PAGE EXTRACT —

-- begin --

The Fades: Season One Blu-ray Review

Written by Steve Pattee

Official Site



Directed by Farren Blackburn & Tom Shankland
Written by Jack Thorne
2011, Region A (NTSC), 338 minutes, Not Rated
Blu-ray released on February 21st, 2012

Iain De Caestecker as Paul
Daniel Kaluuya as Mac
Johnny Harris as Neil
Natalie Dormer as Sarah
Lily Loveless as Anna
Tom Ellis as Mark
Daniela Nardini as Helen

Sophie Wu as Jay





Poor Paul. It's bad enough that he and best friend Mac are such outcasts at school that even kids two years their junior make fun of him, but he also has bed-wet causing apocalyptic dreams. This might be all well and good if he were 5, but Paul is 17. After he witnesses a horrific creature attack a stranger, Paul's dreams get worse, he starts seeing ghosts (or Fades) and he finds out that he's the chosen one in a battle of good versus evil to save his town, and ultimately the world, from the flesh eating beasties.

It's difficult not comparing The Fades to the Buffy the Vampire Slayer TV series. Both shows have a hero that is unaware of their power, both have the polar opposite sidekick, both have an adult pushing them to fight for the cause and in both characters are teenagers forced into a fight they want no part of, but reluctantly lead because it's the right thing to do. Yet, similarities aside, in just six episodes (which is all this first season is) The Fades shows that it has the capability of being far darker than Buffy could ever hope to be.

-- end --

INFORMATION SHOWN —
-- begin --

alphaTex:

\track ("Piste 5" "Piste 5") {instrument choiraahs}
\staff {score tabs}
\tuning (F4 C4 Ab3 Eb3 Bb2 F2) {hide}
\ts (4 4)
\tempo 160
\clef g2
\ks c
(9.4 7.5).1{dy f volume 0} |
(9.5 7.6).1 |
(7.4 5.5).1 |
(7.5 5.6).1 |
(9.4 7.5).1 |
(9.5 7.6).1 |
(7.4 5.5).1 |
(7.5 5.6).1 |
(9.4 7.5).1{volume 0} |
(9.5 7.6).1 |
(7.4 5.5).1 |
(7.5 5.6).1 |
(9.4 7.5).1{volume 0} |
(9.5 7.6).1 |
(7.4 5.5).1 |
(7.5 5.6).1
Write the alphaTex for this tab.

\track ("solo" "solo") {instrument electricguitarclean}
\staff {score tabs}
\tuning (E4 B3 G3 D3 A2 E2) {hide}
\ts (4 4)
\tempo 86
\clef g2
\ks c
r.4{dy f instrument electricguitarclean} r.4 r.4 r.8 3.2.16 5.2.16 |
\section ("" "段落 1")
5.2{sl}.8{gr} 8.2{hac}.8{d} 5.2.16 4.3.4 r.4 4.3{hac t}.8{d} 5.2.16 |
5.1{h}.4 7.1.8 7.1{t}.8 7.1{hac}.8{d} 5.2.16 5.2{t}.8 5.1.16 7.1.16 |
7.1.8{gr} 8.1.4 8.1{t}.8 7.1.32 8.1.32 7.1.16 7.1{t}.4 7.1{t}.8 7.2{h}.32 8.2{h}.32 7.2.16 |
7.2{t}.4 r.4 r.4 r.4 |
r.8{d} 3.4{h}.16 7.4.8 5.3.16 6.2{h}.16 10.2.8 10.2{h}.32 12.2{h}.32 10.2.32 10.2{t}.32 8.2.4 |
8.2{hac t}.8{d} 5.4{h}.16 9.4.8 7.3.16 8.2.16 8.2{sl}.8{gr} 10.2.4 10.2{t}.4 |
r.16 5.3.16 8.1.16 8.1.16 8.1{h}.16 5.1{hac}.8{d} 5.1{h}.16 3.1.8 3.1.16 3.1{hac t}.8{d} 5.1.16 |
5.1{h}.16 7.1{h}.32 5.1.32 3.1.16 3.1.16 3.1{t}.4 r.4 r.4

-- end --

STATED TASK 1 —
From the review of The Fades, list every cast member named, together with the character each one plays.
STATED TASK 2 —
Summarize the review of The Fades in two sentences.
STATED TASK 3 —
Reproduce the review of The Fades, everything from "Sophie Wu as" down to "flesh eating beasties.".

FULL ANSWER 1 —
- Iain De Caestecker as Paul
- Daniel Kaluuya as Mac
- Johnny Harris as Neil
- Natalie Dormer as Sarah
- Lily Loveless as Anna
- Tom Ellis as Mark
- Daniela Nardini as Helen
- Sophie Wu as Jay

FULL ANSWER 2 —
The Fades follows Paul, a 17-year-old school outcast with apocalyptic dreams, who witnesses a creature attack a stranger, begins seeing ghosts called Fades, and learns he is the chosen one who must save his town and the world from flesh-eating beasts. The review finds the show hard not to compare with Buffy the Vampire Slayer because of its unaware hero, opposite sidekick, pushing adult and reluctant teenage fighters, but says its six-episode first season shows it can be far darker.

FULL ANSWER 3 —
Sophie Wu as Jay





Poor Paul. It's bad enough that he and best friend Mac are such outcasts at school that even kids two years their junior make fun of him, but he also has bed-wet causing apocalyptic dreams. This might be all well and good if he were 5, but Paul is 17. After he witnesses a horrific creature attack a stranger, Paul's dreams get worse, he starts seeing ghosts (or Fades) and he finds out that he's the chosen one in a battle of good versus evil to save his town, and ultimately the world, from the flesh eating beasties.